§ **Excerpted passage**:
>>>>>

Site information
- Type: Coastal Defense

Location
- Acushnet Fort Location in Massachusetts
- Coordinates: 41°35′36″N 70°54′07″W﻿ / ﻿41.59333°N 70.90194°W

Site history
- Built: 1776, rebuilt 1808
- In use: 1776-circa 1820
- Demolished: circa 1820?
- Battles/wars: American Revolution War of 1812

= Acushnet Fort =

Fort on Eldridge Point in New Bedford, Massachusetts, USA (1776 to c. 1820)

Acushnet Fort was a fort that existed from 1776 to around 1820 on Eldridge Point in New Bedford, Massachusetts. It was originally built with Commonwealth resources during the American Revolution in 1776 with ten guns. Rebuilt in 1808 under the federal second system of fortifications, it could accommodate 40 men and had six guns and a magazine.

<<<<<

§ **Items**:
>>>>>

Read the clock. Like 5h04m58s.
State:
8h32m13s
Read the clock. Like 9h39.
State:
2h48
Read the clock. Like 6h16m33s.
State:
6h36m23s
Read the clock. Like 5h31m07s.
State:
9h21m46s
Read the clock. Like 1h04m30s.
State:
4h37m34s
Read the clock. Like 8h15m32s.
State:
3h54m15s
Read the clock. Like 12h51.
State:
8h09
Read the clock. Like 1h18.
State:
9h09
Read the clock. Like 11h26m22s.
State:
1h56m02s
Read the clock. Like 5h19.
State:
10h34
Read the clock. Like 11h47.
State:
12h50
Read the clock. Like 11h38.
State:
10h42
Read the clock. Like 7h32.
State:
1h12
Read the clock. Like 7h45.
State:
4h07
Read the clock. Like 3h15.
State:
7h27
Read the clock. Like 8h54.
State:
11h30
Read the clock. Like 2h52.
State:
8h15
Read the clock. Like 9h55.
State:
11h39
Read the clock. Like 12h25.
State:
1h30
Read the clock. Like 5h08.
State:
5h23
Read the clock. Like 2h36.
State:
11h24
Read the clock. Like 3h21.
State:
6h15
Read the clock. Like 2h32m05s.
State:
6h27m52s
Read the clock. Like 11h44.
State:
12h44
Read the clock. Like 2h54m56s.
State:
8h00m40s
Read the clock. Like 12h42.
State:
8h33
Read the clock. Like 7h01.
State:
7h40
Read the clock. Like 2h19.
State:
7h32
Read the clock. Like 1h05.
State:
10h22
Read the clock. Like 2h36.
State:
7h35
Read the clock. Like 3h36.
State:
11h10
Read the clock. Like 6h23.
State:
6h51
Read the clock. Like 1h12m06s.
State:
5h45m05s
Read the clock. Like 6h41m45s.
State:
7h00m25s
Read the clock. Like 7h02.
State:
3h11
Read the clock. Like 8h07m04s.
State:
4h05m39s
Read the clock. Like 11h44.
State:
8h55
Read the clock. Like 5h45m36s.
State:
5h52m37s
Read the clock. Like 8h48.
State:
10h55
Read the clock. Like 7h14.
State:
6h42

<<<<<

§ **What to work on**:
A. According to the Acushnet Fort text, how many men could the fort hold after it was rebuilt in 1808?
B. Rewrite the Acushnet Fort text from "Site information" to "Demolished: circa 1820?", putting "Harbor Defense" in place of "Coastal Defense".
The lines have nothing to do with the Acushnet Fort text.

§ **Responses for each task**:
A. It could hold 40 men.

B.
Site information
- Type: Harbor Defense

Location
- Acushnet Fort Location in Massachusetts
- Coordinates: 41°35′36″N 70°54′07″W﻿ / ﻿41.59333°N 70.90194°W

Site history
- Built: 1776, rebuilt 1808
- In use: 1776-circa 1820
- Demolished: circa 1820?